Paris 2024: la journée olympique en mode pédagogie

«La piste d’athlétisme flottante sur la Seine ne sera pas là, mais l’esprit restera le même». Denis Masseglia, président du Comité national olympique et sportif français (CNOSF), s’excuse presque que la deuxième édition de la Journée olympique, samedi 23 juin 2018, soit plus modeste que celle de l’an passé. En 2017, l’événement avait rassemblé 1,2 million de personnes durant deux jours, dont 50.000 qui avaient eu la chance de fouler la fameuse piste d’athlétisme installée sur l’eau. L’image avait marqué et c’était justement le but pour Paris qui n’était alors que ville candidate à l’organisation des Jeux.

Depuis, la capitale s’est vue attribuer les JO de 2024, et l’objectif de la Journée olympique, instaurée par le Comité international olympique, est maintenant différent. «Nous avons désormais des devoirs supplémentaires et le CIO nous observe de manière très attentive, indique Denis Masseglia. Notre rôle est de faire que les valeurs de l’olympisme pénètrent la jeunesse française».

L’événement se tiendra ainsi en trois temps. Le premier mercredi 20 juin, pour les scolaires à Paris : une quinzaine de gymnases de la capitale seront équipés afin de permettre aux élèves d’essayer plusieurs disciplines. Ils pourront aussi tester leur niveau de connaissance du sport et de l’olympisme de manière ludique sur des bornes.

Renaud Lavillenie en vedette

Deuxième temps : samedi 23 juin. A Paris, toujours, quatre principaux sites (le bras Marie sur la Seine, Hôtel de Ville/Pont d’Arcole, Parc Rive de Seine, Port de Solférino/Pont Alexandre III) proposeront aux visiteurs de pratiquer une quarantaine de disciplines, versions handisport comprises. Les anneaux olympiques et les Agitos, symboles des Jeux Paralympiques, seront installés Quai de l’Hôtel de Ville. Sur le Pont d’Arcole, un sautoir à la perche aux normes internationales permettra à Renaud Lavillenie de montrer son art… et peut-être tenter un record.
══════════════════════════════
## [ACTION À MENER 1]
Pouvez-vous recopier, dans l’article sur la Journée olympique, le passage situé entre «Renaud Lavillenie en» et «tenter un record.», ces deux bornes comprises ?
## [ACTION À MENER 2]
Comment traduire en anglais cette phrase de l’article sur la Journée olympique : «L’image avait marqué et c’était justement le but pour Paris qui n’était alors que ville candidate à l’organisation des Jeux.» ?
## [ACTION À MENER 3]
Pourriez-vous rédiger la suite de l’article sur la Journée olympique, en reprenant juste après sa dernière phrase ?

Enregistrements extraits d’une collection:
══════════════════════════════
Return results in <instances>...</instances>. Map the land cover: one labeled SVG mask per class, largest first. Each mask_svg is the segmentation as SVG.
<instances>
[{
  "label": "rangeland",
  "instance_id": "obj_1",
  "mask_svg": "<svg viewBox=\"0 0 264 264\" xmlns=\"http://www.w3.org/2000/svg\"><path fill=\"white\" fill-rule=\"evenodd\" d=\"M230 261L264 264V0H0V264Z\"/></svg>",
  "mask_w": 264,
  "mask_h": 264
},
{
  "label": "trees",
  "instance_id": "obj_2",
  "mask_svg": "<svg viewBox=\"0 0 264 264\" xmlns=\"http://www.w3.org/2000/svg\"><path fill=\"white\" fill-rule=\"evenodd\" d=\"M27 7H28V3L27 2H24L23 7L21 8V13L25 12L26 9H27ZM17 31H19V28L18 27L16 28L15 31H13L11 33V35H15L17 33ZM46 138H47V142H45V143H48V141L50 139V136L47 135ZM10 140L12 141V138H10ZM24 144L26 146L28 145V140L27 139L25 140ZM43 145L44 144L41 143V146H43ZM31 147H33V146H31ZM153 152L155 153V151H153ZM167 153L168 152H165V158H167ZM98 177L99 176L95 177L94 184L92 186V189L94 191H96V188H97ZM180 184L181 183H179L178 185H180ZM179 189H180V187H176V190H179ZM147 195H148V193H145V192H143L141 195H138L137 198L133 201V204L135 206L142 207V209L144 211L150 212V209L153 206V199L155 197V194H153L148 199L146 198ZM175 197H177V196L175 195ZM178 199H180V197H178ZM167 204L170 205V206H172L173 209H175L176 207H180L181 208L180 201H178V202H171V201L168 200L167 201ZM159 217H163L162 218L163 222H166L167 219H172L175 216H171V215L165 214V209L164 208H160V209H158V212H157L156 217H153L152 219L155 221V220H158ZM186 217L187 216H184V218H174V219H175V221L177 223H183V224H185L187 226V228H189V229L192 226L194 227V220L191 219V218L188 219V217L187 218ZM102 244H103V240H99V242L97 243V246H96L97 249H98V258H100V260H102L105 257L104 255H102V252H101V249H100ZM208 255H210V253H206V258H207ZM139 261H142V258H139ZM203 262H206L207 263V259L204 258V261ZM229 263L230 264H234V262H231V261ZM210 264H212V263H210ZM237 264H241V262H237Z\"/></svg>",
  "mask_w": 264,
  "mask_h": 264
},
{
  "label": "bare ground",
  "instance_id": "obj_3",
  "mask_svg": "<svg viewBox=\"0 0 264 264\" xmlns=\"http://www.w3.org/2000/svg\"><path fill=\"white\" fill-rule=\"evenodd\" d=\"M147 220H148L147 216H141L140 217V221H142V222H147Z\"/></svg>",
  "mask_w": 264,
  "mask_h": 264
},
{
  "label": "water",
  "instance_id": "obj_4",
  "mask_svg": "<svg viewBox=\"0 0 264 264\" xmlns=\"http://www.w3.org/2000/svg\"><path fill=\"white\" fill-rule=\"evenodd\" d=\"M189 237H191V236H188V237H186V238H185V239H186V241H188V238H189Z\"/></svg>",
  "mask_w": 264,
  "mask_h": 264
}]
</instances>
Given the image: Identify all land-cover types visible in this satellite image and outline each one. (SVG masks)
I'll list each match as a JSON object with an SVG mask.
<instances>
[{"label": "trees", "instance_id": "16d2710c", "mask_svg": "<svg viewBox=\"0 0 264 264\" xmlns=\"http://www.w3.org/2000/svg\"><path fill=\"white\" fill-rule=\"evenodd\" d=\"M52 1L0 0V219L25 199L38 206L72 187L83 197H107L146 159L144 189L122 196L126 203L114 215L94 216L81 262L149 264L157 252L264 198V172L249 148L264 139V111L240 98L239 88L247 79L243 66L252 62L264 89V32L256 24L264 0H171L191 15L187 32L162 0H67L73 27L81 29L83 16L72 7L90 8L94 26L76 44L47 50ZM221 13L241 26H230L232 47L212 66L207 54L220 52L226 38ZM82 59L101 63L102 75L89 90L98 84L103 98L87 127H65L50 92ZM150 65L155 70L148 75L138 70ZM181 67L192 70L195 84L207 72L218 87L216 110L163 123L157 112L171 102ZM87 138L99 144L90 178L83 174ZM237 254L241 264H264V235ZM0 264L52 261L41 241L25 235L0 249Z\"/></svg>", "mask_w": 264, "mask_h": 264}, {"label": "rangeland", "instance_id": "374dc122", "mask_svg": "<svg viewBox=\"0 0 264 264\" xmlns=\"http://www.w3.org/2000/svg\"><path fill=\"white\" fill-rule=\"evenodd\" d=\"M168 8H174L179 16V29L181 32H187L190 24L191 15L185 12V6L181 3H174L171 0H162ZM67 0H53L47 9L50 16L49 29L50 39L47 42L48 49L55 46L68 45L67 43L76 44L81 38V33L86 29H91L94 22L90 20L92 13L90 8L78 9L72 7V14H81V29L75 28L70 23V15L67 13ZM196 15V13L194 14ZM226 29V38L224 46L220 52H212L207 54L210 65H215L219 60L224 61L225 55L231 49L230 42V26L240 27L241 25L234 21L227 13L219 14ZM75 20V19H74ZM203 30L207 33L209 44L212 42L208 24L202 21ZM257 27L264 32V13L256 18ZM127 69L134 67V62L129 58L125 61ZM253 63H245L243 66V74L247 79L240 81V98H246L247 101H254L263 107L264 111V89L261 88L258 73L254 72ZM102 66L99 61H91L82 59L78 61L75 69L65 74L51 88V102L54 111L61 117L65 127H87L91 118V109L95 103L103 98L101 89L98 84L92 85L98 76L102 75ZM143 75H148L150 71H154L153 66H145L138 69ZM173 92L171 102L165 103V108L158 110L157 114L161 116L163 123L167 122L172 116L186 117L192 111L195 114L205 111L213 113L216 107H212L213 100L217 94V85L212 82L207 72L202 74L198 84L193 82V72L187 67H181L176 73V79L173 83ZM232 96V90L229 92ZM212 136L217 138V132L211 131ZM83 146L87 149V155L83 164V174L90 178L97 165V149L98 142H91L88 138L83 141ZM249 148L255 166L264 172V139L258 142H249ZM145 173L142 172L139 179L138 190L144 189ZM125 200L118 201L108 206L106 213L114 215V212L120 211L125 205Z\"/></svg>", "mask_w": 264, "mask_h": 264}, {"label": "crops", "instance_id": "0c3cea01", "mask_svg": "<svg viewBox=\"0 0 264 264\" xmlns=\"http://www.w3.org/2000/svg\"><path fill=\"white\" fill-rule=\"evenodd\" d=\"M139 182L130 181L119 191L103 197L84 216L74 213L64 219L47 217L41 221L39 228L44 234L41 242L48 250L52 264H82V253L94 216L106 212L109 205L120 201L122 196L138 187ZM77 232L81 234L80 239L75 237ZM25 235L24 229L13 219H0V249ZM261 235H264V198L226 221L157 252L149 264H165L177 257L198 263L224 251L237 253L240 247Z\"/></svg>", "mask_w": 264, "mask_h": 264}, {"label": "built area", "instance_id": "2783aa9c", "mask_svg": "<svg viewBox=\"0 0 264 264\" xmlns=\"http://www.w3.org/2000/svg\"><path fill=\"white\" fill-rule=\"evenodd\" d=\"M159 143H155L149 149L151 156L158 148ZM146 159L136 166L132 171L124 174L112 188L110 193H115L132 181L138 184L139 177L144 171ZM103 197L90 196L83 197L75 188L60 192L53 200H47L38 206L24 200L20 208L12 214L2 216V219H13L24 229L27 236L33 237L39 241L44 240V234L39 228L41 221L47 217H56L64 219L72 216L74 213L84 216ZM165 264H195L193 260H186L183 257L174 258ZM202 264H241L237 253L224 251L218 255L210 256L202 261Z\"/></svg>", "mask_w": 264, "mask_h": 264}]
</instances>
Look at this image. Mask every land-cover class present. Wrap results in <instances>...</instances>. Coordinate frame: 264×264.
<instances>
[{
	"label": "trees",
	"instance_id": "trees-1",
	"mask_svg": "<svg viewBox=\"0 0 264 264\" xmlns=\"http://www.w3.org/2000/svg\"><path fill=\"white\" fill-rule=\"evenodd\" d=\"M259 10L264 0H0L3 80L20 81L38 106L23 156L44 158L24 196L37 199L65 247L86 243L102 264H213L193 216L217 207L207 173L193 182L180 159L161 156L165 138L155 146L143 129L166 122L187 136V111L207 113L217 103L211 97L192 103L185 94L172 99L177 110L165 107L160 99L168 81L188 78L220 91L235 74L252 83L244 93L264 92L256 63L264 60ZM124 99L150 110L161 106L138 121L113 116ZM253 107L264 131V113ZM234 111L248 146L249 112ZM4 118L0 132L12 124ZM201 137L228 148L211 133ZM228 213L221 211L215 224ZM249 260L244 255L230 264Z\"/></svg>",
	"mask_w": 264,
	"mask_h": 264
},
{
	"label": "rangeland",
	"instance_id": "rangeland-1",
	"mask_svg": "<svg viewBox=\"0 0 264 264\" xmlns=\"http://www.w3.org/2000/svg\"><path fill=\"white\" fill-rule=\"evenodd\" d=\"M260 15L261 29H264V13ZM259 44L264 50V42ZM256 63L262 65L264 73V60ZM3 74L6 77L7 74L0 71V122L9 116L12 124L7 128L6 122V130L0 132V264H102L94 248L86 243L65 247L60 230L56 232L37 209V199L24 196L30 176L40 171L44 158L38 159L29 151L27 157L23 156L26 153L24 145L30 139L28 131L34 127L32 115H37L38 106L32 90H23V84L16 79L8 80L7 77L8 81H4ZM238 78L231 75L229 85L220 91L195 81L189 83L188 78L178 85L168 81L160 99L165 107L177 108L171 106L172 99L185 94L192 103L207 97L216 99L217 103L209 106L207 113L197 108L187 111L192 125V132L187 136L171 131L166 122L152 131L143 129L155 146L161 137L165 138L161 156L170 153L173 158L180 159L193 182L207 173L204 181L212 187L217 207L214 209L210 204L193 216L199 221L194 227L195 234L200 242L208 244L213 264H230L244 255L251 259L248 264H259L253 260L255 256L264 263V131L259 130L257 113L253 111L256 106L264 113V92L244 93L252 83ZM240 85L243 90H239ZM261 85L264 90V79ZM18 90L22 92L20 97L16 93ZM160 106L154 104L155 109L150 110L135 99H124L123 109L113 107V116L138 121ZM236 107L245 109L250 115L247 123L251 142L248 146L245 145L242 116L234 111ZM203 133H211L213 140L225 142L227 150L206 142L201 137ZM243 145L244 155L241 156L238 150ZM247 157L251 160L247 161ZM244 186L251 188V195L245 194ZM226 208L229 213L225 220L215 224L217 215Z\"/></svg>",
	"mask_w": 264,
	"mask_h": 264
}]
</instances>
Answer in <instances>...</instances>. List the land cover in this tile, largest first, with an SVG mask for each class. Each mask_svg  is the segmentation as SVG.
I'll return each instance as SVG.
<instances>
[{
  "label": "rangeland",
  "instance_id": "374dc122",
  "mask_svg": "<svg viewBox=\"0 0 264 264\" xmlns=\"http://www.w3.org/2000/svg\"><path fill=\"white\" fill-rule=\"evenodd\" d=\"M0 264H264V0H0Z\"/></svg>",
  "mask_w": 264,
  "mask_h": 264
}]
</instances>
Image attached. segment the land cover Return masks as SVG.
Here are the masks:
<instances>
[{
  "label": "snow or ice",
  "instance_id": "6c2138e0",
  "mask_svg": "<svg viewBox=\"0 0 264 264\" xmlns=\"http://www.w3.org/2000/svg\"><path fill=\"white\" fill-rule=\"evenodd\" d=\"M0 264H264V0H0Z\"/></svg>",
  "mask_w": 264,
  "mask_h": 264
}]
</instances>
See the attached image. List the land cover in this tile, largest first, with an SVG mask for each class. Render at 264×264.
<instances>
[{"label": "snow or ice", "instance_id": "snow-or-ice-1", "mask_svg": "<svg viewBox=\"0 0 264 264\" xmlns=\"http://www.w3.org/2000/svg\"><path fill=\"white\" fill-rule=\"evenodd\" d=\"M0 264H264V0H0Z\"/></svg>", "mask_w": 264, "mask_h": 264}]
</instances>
══════════════════════════════
## [RÉPONSE RÉDIGÉE 1]
Renaud Lavillenie en vedette

Deuxième temps : samedi 23 juin. A Paris, toujours, quatre principaux sites (le bras Marie sur la Seine, Hôtel de Ville/Pont d’Arcole, Parc Rive de Seine, Port de Solférino/Pont Alexandre III) proposeront aux visiteurs de pratiquer une quarantaine de disciplines, versions handisport comprises. Les anneaux olympiques et les Agitos, symboles des Jeux Paralympiques, seront installés Quai de l’Hôtel de Ville. Sur le Pont d’Arcole, un sautoir à la perche aux normes internationales permettra à Renaud Lavillenie de montrer son art… et peut-être tenter un record.

## [RÉPONSE RÉDIGÉE 2]
The image had left a lasting impression, and that was precisely the goal for Paris, which at the time was only a candidate city to host the Games.

## [RÉPONSE RÉDIGÉE 3]
Troisième et dernier temps, enfin : samedi 23 juin également. Vingt-quatre courses populaires se disputeront en Métropole et dans les Dom-Tom. Tout le monde pourra s’y inscrire et il n’y aura aucun classement. Le coup d’envoi sera donné à 10h30 à Marseille au Prado. Les autres courses s’enchaîneront et l’événement se conclura à Paris vers 22h30 entre le Pont Alexandre III et le Champs de Mars. La distance sera unique et symbolique : 2024 mètres. En 2017, lors des Journées Olympiques des coureurs, en relais, avaient parcouru 2024… kilomètres. Effectivement, 2018 sera donc plus modeste.


Quel budget ?

Le coût d’organisation des événements de cette Journée olympique, décomposée donc en trois temps, s’élève à 1,2 million d’euros, indique le CNOSF. Il est réparti entre le mouvement olympique français, la Ville de Paris et quelques partenaires du comité olympique français : Lacoste, Decathlon, Maif et Bridgestone.

L’agence Sport Market aux commandes

C’est Sport Market qui a été choisie par la Ville de Paris pour concevoir et organiser l’ensemble des événements autour de la Journée Olympique. L’agence a travaillé sur un concept alliant démonstrations sportives, essais à la pratique et également pédagogie autour de l’univers des Jeux olympiques. Des espaces d’échanges entre les athlètes de haut niveau offrirons des interactions avec le grand public. Sport Market a été désignée après un appel d’offres. Ubi Bene, qui jusqu’alors avait signé la quasi totalité des manifestations de la Ville de Paris autour de la candidature olympique, et notamment la piste flottante sur la Seine, n’avait pas répondu. L’ancien président de l’agence, Thierry Reboul, est depuis mi-mai le directeur des événements de Paris 2024.